CloudWatch Events rule

To capture the Spot Instance interruption notice being published to CloudWatch Events, create a rule with two targets: the Lambda function and the SNS topic.

eventRule:
    DependsOn:
    - snsTopic
    Properties:
      Description: Events rule for Spot Instance Interruption Notices
      EventPattern:
        detail-type:
        - EC2 Spot Instance Interruption Warning
        source:
        - aws.ec2
      State: ENABLED
      Targets:
      - Arn:
          Ref: snsTopic
        Id:
          Fn::GetAtt:
          - snsTopic
          - TopicName
      - Arn:
          Fn::GetAtt:
          - lambdaFunction
          - Arn
        Id:
          Ref: lambdaFunction
    Type: AWS::Events::Rule

Lambda function

The Lambda function does the heavy lifting for you. The details of the CloudWatch event are published to the Lambda function, which then uses boto3 to make a couple of AWS API calls. The first call is to describe the EC2 tags for the Spot Instance, filtering on a key of “TargetGroupArn”. If this tag is found, the instance is then deregistered from the target group ARN stored as the value of the tag.

import boto3
def handler(event, context):
  instanceId = event['detail']['instance-id']
  instanceAction = event['detail']['instance-action']
  try:
    ec2client = boto3.client('ec2')
    describeTags = ec2client.describe_tags(Filters=[{'Name': 'resource-id','Values':[instanceId],'Name':'key','Values':['loadBalancerTargetGroup']}])
  except:
    print("No action being taken. Unable to describe tags for instance id:", instanceId)
    return
  try:
    elbv2client = boto3.client('elbv2')
    deregisterTargets = elbv2client.deregister_targets(TargetGroupArn=describeTags['Tags'][0]['Value'],Targets=[{'Id':instanceId}])
  except:
    print("No action being taken. Unable to deregister targets for instance id:", instanceId)
    return
  print("Detaching instance from target:")

++++++++++++++++++++

• Exercise: In the Spot Instance interruption excerpt, what two targets should the CloudWatch Events rule have, please?

++++++++++++++++++++

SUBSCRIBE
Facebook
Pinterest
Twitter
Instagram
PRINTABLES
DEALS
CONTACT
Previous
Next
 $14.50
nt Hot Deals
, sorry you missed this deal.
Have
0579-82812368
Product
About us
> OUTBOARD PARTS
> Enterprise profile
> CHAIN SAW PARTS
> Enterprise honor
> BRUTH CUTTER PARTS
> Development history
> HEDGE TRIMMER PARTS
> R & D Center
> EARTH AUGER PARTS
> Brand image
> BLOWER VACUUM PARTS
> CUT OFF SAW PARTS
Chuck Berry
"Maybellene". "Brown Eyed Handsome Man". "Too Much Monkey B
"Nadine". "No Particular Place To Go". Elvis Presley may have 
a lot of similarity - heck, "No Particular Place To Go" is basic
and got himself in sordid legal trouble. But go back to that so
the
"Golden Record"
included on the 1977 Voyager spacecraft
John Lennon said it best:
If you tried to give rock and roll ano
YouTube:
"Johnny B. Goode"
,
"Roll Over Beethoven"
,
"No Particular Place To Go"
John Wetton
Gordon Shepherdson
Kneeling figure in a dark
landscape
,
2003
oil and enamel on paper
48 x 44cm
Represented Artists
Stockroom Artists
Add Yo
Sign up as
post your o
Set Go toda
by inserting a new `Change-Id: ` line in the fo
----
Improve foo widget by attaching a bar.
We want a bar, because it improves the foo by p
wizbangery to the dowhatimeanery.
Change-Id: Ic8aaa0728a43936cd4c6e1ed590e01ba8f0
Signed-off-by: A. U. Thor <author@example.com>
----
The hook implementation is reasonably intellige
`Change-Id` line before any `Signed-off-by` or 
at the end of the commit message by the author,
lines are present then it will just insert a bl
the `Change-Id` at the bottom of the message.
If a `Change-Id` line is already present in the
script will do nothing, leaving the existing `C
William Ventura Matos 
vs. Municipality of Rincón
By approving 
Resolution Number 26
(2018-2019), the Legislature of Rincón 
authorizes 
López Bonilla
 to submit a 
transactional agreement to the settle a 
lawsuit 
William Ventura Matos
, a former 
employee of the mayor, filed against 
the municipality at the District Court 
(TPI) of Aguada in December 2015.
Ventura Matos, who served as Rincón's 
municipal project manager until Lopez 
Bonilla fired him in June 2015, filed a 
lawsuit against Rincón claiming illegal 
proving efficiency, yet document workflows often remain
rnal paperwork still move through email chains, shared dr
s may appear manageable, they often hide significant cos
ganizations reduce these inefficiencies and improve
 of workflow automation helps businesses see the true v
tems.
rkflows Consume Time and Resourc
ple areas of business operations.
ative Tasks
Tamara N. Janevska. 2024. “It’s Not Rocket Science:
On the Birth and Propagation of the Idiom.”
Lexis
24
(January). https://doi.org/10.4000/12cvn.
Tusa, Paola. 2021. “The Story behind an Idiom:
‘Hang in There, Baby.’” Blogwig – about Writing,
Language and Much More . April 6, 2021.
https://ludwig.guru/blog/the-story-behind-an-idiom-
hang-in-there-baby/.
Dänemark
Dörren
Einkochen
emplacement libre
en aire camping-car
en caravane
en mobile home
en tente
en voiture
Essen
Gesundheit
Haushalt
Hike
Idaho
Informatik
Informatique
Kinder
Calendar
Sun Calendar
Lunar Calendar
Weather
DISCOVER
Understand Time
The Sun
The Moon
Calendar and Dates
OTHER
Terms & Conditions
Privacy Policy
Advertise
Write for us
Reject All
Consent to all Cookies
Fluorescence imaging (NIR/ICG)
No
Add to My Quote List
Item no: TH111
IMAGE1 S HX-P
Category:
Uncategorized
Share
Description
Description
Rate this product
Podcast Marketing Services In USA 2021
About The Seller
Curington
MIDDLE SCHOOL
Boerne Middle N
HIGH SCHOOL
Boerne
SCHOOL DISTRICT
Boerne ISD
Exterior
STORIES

++++++++++++++++++++

• Solution for this problem: The Lambda function and the SNS topic.